AT what point in the recent election cycle did the voters decide to vote against the Aquino-endorsed candidate with finality? Meaning, the firming up of the decision to reject the Aquino clone and put a stop to another six years of Aquinomics and the like?
My take is this. When the Bureau of Customs did the insane thing of inspecting balikbayan boxes with an eye to imposing a levy. I think it was at that point that the Filipinos transitioned from doubters to outright rejectionists. Then said “Enough.”
Take note of the following.
The candidates most identified as the anti-Aquino—Mr. Duterte and Mr. Marcos—won the overseas voting. That sector is the country’s de facto middle class, the voting segment that is supposed to vote wisely and with much discernment. That is the same sector exposed to cosmopolitan views and serious political discourse. Aspirational is the term that can apply to Filipino working and living overseas. As such, they were supposed to identify more with Mr. Roxas’ promise of growth and prosperity than with Mr. Duterte’s “kill the criminals” meme.
Yet, they junked Mr. Roxas and voted for the team that represented the anti-thesis to Mr. Roxas. The team is now called by overseas voters as the ALL-DUB, All for Duterte and Bongbong. And many admit the plan of the Aquino-Roxas government to inspect and tax the boxes that they have been sending to their families back home from the time Ka Blas Ople institutionalized overseas employment was what made them turn their backs on the administration candidate.
If that government were really great and cognizant of the toil of the OFWs, it can’t be wrapped up in too much callousness, they argued. That overseas outrage then spilled over into the vote-rich areas where the OFW families have been concentrated from time immemorial. Woe to the Aquino-Roxas Bros.
If you map the country, this geographical fact stands out. The bulk of the balikbayan boxes sent in from overseas (whether the boxes are from North America or the Middle East) goes to three areas: Metro Manila, Southern Tagalog and Central Luzon. In a presidential contest, you can afford to lose in all areas of the country except these three. These are the areas with the biggest number of voters and they are also the Axis of the OFWs.
Mr. Roxas lost in all of the three major balikbayan box destinations—and lost the elections.

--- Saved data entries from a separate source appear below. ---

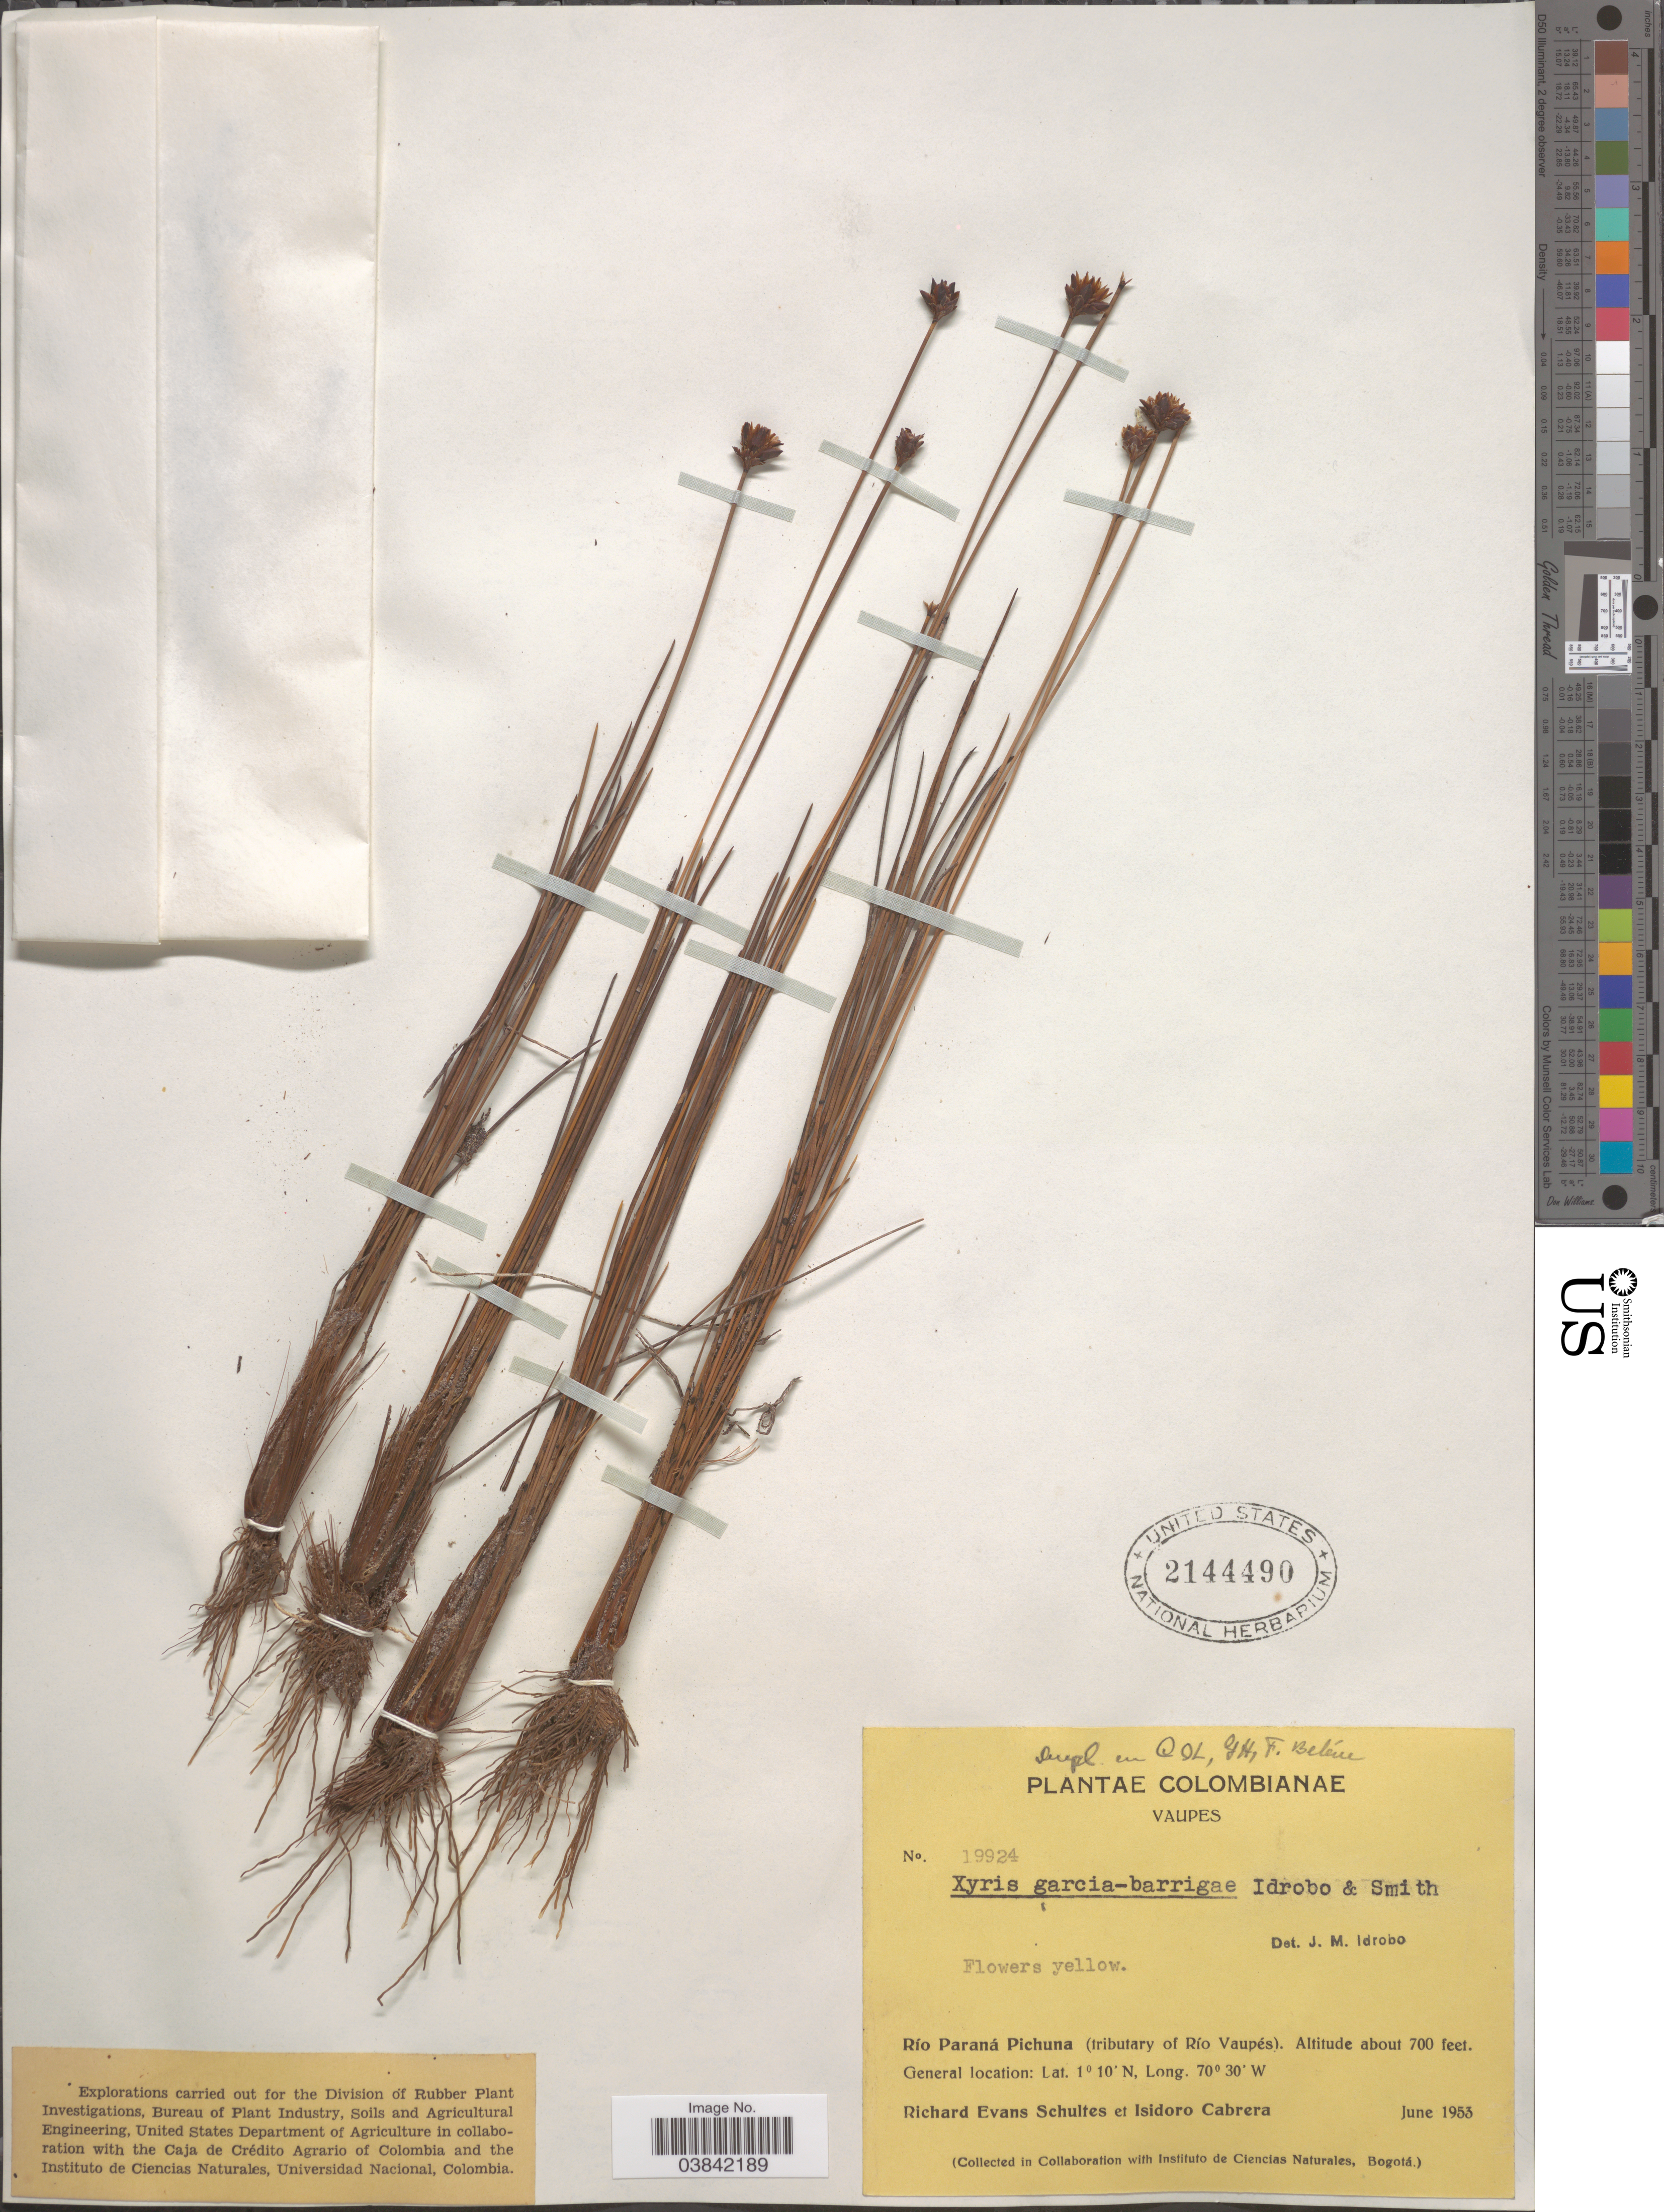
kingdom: Plantae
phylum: Tracheophyta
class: Liliopsida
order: Poales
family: Xyridaceae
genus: Xyris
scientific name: Xyris garcia-barrigae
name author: Idrobo & L.B. Sm.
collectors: R. E. Schultes & I. Cabrera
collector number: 19924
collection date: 1953-06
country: Colombia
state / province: Vaupés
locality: Río Paraná Pichuna (tributary of Río Vaupés).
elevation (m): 213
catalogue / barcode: US 2144490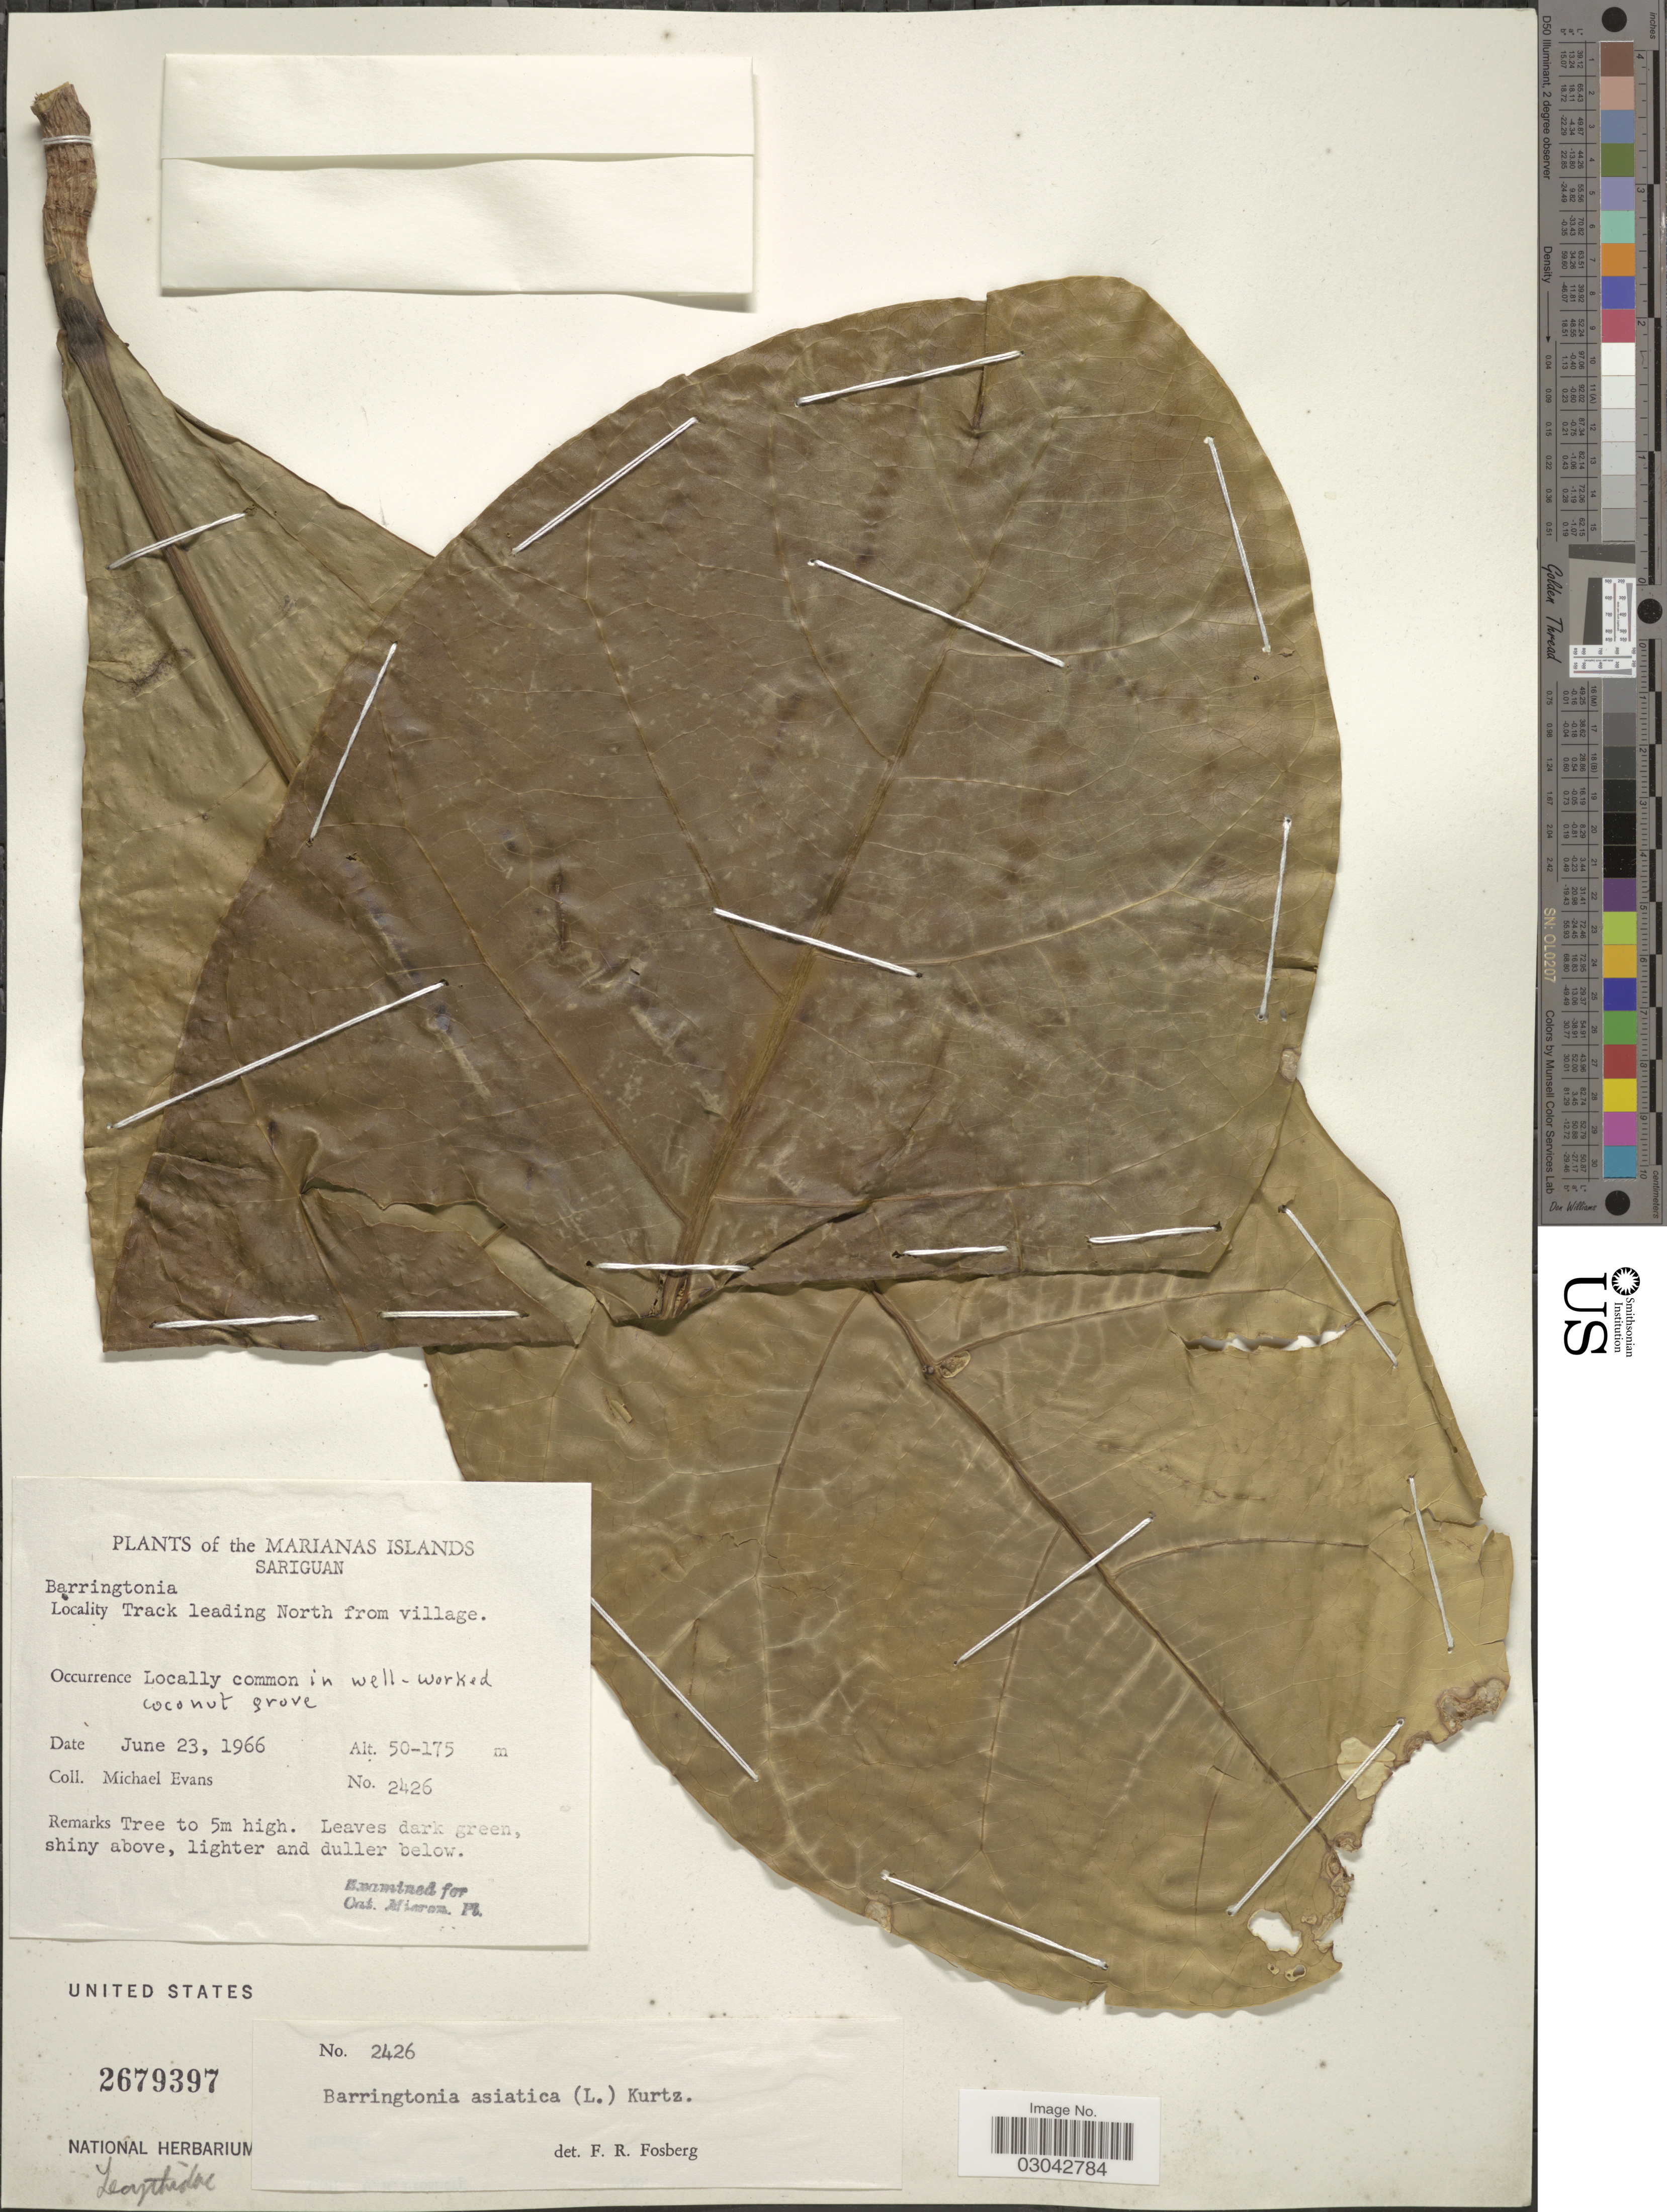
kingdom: Plantae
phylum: Tracheophyta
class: Magnoliopsida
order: Ericales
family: Lecythidaceae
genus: Barringtonia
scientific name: Barringtonia asiatica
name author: (L.) Kurz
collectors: M. Evans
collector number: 2426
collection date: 1966-06-23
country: Northern Mariana Islands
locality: Marianas Islands. Sariguan. Track leading North from village.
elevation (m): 50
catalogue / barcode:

Before the insane idea to inspect and impose duties on balikbayan boxes was conceived, the feeling that the Aquino government was not really concerned about the plight and travails of the ordinary citizens was widely shared. The callousness toward ordinary lives—the underclass, the middle class and whatever was not in the Top 1 percent—was somehow obscured by the incessant chorus from Big Media and so-called civil society about the supposed strides on the economic front and the successes against official corruption. But the anger and alienation was real. It just needed one triggering mechanism to set it off.
What the assault on the balikbayan box did was to elevate that simmering anger into a boiling point, which then exploded in the form of OFW outrage on social media. Even on mainstream media, the opposition was unanimous. I wrote a column “The regime’s inexorable march to idiocy” after the assault on the balikbayan boxes.
The assault on the beloved boxes was not a tactical blunder, an outlier move on the part of the Aquino administration that triggered widespread public revulsion. It did not deviate from the firm policy of shafting the sectors below the Top 1 percent and placing the burdens of taxes and levies on them. A token reduction of tax rates on the wage earners was unacceptable. Granting the Top 1 percent the exclusive rights to bid on the P1.4 trillion PPP projects, and get all the breaks from this exclusivity, is ideal policy.
Those charged with tax evasion were really the SMEs, and those investors in tough-luck areas where investments never come. Pawnshop owners, even those tooling around in Lamborghinis are not part of the 1 percent. They are just small-time millionaires with showboating characters. The Top 1 percent, and not the middle-class far, far below the 1 percent, are the big-time tax evaders. Yet, no one has been hauled to the courts to face charges.
Lies and deception, according to the Bard, end up badly. Six years of bludgeoning and shafting the underclass and the middle class did not end well for the Aquino administration and its grand idea of political succession. As voters went to the polls the basic acts of cruelty, such as the planned inspection and levy on balikbayan boxes, were well remembered.
Mr. Roxas lost in the Axis of the OFW power. He lost the presidential elections.